1
votes

I've been having trouble trying to extract the phone number after clicking the "llamar" button. So far I've used the xpath method with selenium and also tried using beautiful soup to extract the number but unfortunately nothing has worked. I usually get an invalid selector error (if I use an xpath selector with selenium) and with BS4 I get a - AttributeError: 'NoneType' object has no attribute 'text' ... I hope you can help me out!

Here is the url to the link - https://www.milanuncios.com/venta-de-pisos-en-malaga-malaga/portada-alta-carlos-de-haya-carranque-386352344.htm

Heres the code that I tried:

from selenium import webdriver
from selenium.webdriver.chrome.options import Options
from bs4 import BeautifulSoup
import pandas as pd
import time
from selenium.webdriver.support.ui import WebDriverWait
from selenium.webdriver.support import expected_conditions as EC
from selenium.webdriver.common.by import By
from selenium.common.exceptions import TimeoutException
from selenium.common.exceptions import NoSuchElementException
from selenium.common.exceptions import UnexpectedAlertPresentException

url = 'https://www.milanuncios.com/venta-de-pisos-en-malaga-malaga/portada-alta-carlos-de-haya-carranque - 386352344.htm'
path = r'C:\Users\WL-133\anaconda3\Lib\site-packages\selenium\webdriver\chrome\chromedriver.exe'
path1 = r'C:\Users\WL-133\anaconda3\Lib\site-packages\selenium\webdriver\firefox'
# driver = webdriver.Chrome(path)
options = Options()
driver = webdriver.Chrome(path)
driver.get(url)

a = []

mah_div = driver.page_source
soup = BeautifulSoup(mah_div, features='lxml')

cookie_button = '//*[@id="sui-TcfFirstLayerModal"]/div/div/footer/div/button[2]'
btn_press = driver.find_element_by_xpath(cookie_button)
btn_press.click()

llam_button = '//*[@id="ad-detail-contact"]/a[2]'
llam_press = driver.find_element_by_xpath(llam_button)
llam_press.click()
time.sleep(10)

for item in soup.find_all("div", {"class": "contenido"}):
    a.append(item.find("div", {"class": "plaincontenido"}).text)

print(a)
2
Use this soup.select_one("script[type='application/ld+json']:contains('Product')").get_text(strip=True) to parse relevant script tag and then scoop out the value of description which contains the phone number.SIM

2 Answers

1
votes

The phone is stored inside Javascript.
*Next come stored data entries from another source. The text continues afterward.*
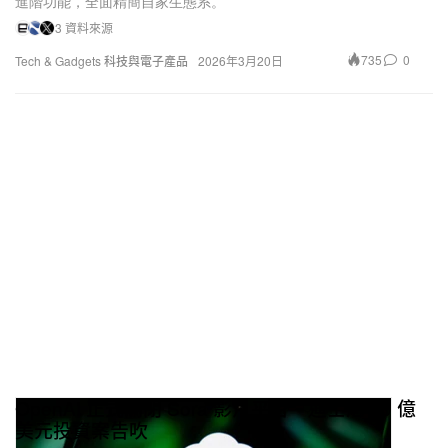
進階功能，全面精簡自家生態系。
3 資料來源
735
0
Tech & Gadgets 科技與電子產品
2026年3月20日
OpenAI 正式關閉 Sora 影片平台 迪士尼 10 億
美元投資案告吹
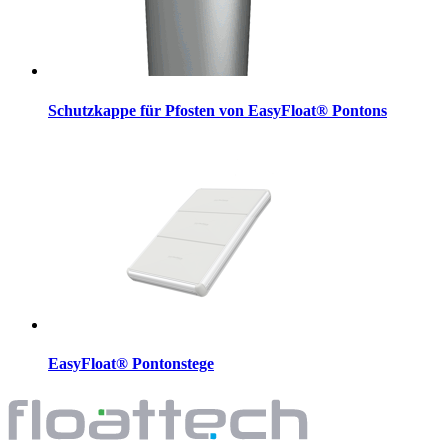
Schutzkappe für Pfosten von EasyFloat® Pontons
EasyFloat® Pontonstege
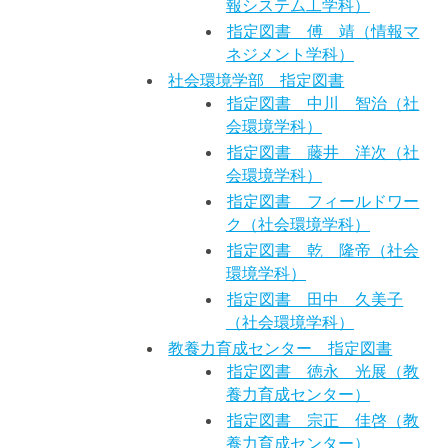
報システム工学科）
指定図書 傅 靖（情報マ
ネジメント学科）
社会環境学部 指定図書
指定図書 中川 智治（社
会環境学科）
指定図書 藤井 洋次（社
会環境学科）
指定図書 フィールドワー
ク（社会環境学科）
指定図書 乾 隆帝（社会
環境学科）
指定図書 田中 久美子
（社会環境学科）
教養力育成センター 指定図書
指定図書 徳永 光展（教
養力育成センター）
指定図書 宗正 佳啓（教
養力育成センター）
You can use re module to extract it:

import re
import requests
from bs4 import BeautifulSoup

url = "https://www.milanuncios.com/venta-de-pisos-en-malaga-malaga/portada-alta-carlos-de-haya-carranque-386352344.htm"
phone_url = "https://www.milanuncios.com/datos-contacto/?usePhoneProxy=0&from=detail&includeEmail=false&id={}"

ad_id = re.search(r"(\d+)\.htm", url).group(1)
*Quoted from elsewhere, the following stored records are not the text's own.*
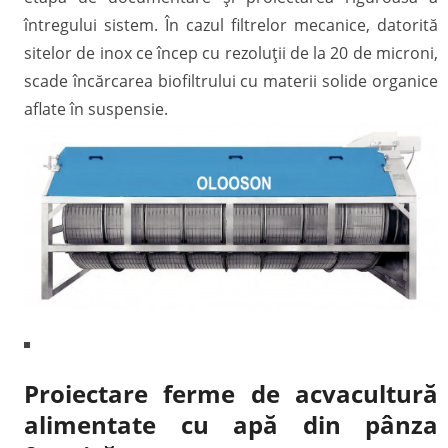
întregului sistem. În cazul filtrelor mecanice, datorită
sitelor de inox ce încep cu rezoluții de la 20 de microni,
scade încărcarea biofiltrului cu materii solide organice
aflate în suspensie.
Proiectare ferme de acvacultură
alimentate cu apă din pânza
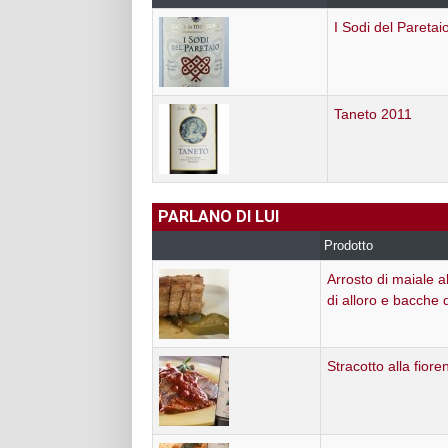
I Sodi del Paretai
Taneto 2011
PARLANO DI LUI
Prodotto
Arrosto di maiale 
di alloro e bacche 
Stracotto alla fiore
html_text = requests.get(phone_url.format(ad_id)).text

soup = BeautifulSoup(html_text, "html.parser")
phone = re.search(r"getTrackingPhone\((.*?)\)", html_text).group(1)

print(soup.select_one(".texto").get_text(strip=True), phone)

Prints:

ana (Particular) 639....
0
votes

With Selenium you will need to click the button and to switch to iframe.
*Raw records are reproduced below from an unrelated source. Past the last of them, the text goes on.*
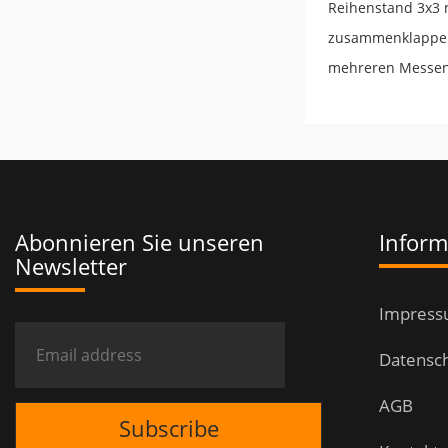
Reihenstand 3x3 m
zusammenklappen.
mehreren Messen i
Abonnieren Sie unseren
Inform
Newsletter
Impres
Datensc
AGB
from selenium.webdriver.support.wait import WebDriverWait
from selenium.webdriver.support import expected_conditions as EC
from selenium.webdriver.common.by import By

wait.until(EC.element_to_be_clickable(
            (By.CSS_SELECTOR, ".def-btn.phone-btn")))
tel_button = driver.find_element_by_css_selector(".def-btn.phone-btn")
tel_button.click()
wait.until(EC.frame_to_be_available_and_switch_to_it((By.ID, "ifrw")))
wait.until(EC.visibility_of_element_located((By.CSS_SELECTOR,".texto>.telefonos")))
tel_number = driver.find_element_by_css_selector(".texto>.telefonos").text

Please note, I used much stable locators.